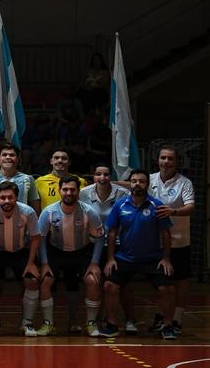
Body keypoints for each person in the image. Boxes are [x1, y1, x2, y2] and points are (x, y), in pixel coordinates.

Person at [99, 169, 176, 340]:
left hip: (152, 259)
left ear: (147, 184)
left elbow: (165, 233)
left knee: (168, 288)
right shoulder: (120, 205)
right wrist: (111, 258)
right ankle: (112, 325)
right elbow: (111, 232)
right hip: (125, 257)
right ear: (130, 184)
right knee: (109, 286)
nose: (137, 185)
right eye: (134, 181)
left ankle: (168, 326)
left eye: (141, 181)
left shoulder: (157, 205)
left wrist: (166, 258)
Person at [36, 176, 104, 336]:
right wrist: (44, 263)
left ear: (78, 192)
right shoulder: (49, 212)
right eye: (65, 189)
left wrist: (94, 263)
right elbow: (40, 238)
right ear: (59, 191)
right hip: (56, 253)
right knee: (45, 281)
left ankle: (91, 324)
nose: (69, 192)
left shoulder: (89, 211)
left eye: (72, 189)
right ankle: (48, 324)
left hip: (82, 252)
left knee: (93, 281)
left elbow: (100, 237)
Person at [0, 181, 42, 337]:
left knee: (32, 280)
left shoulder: (28, 211)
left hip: (20, 252)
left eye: (10, 197)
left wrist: (32, 262)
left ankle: (27, 323)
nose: (6, 201)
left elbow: (35, 237)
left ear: (17, 198)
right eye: (2, 197)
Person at [79, 163, 133, 335]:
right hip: (92, 244)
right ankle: (97, 320)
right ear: (93, 176)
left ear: (111, 176)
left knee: (121, 284)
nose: (102, 178)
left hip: (117, 245)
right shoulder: (84, 193)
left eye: (106, 174)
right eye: (98, 174)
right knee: (96, 281)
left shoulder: (123, 193)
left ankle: (130, 320)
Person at [147, 146, 194, 334]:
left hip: (178, 241)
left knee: (179, 281)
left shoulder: (184, 183)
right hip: (154, 242)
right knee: (160, 283)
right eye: (163, 158)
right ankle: (162, 314)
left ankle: (177, 319)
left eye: (170, 159)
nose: (166, 162)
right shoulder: (149, 179)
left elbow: (190, 207)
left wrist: (173, 211)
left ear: (176, 162)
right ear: (157, 160)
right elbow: (130, 185)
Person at [0, 142, 41, 212]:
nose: (8, 157)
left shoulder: (28, 179)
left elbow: (36, 207)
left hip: (21, 222)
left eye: (12, 155)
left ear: (18, 159)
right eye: (4, 155)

• WORK INSTRUCTIONS
Output the full material exactly as given, without its pictures.

• OUTPUT OF THE TASK
Body keypoints for each person in the image. Boxes are [x1, y1, x2, y2] and points are (x, y), in pixel coordinates.

Person at [99, 169, 176, 340]:
left hip: (152, 259)
left ear: (147, 184)
left elbow: (165, 233)
left knee: (168, 288)
right shoulder: (120, 205)
right wrist: (111, 258)
right ankle: (112, 325)
right elbow: (111, 232)
right hip: (125, 257)
right ear: (130, 184)
right knee: (109, 286)
nose: (137, 185)
right eye: (134, 181)
left ankle: (168, 326)
left eye: (141, 181)
left shoulder: (157, 205)
left wrist: (166, 258)
Person at [36, 176, 104, 336]:
right wrist: (44, 263)
left ear: (78, 192)
right shoulder: (49, 212)
right eye: (65, 189)
left wrist: (94, 263)
right elbow: (40, 238)
right ear: (59, 191)
right hip: (56, 253)
right knee: (45, 281)
left ankle: (91, 324)
nose: (69, 192)
left shoulder: (89, 211)
left eye: (72, 189)
right ankle: (48, 324)
left hip: (82, 252)
left knee: (93, 281)
left elbow: (100, 237)
Person at [0, 181, 42, 337]:
left knee: (32, 280)
left shoulder: (28, 211)
left hip: (20, 252)
left eye: (10, 197)
left wrist: (32, 262)
left ankle: (27, 323)
nose: (6, 201)
left elbow: (35, 237)
left ear: (17, 198)
right eye: (2, 197)
Person at [79, 163, 133, 335]:
right hip: (92, 244)
right ankle: (97, 320)
right ear: (93, 176)
left ear: (111, 176)
left knee: (121, 284)
nose: (102, 178)
left hip: (117, 245)
right shoulder: (84, 193)
left eye: (106, 174)
right eye: (98, 174)
right knee: (96, 281)
left shoulder: (123, 193)
left ankle: (130, 320)
Person at [147, 146, 194, 334]:
left hip: (178, 241)
left knee: (179, 281)
left shoulder: (184, 183)
right hip: (154, 242)
right knee: (160, 283)
right eye: (163, 158)
right ankle: (162, 314)
left ankle: (177, 319)
left eye: (170, 159)
nose: (166, 162)
right shoulder: (149, 179)
left elbow: (190, 207)
left wrist: (173, 211)
left ear: (176, 162)
right ear: (157, 160)
right elbow: (130, 185)
Person at [0, 142, 41, 212]:
nose: (8, 157)
left shoulder: (28, 179)
left elbow: (36, 207)
left hip: (21, 222)
left eye: (12, 155)
left ear: (18, 159)
right eye: (4, 155)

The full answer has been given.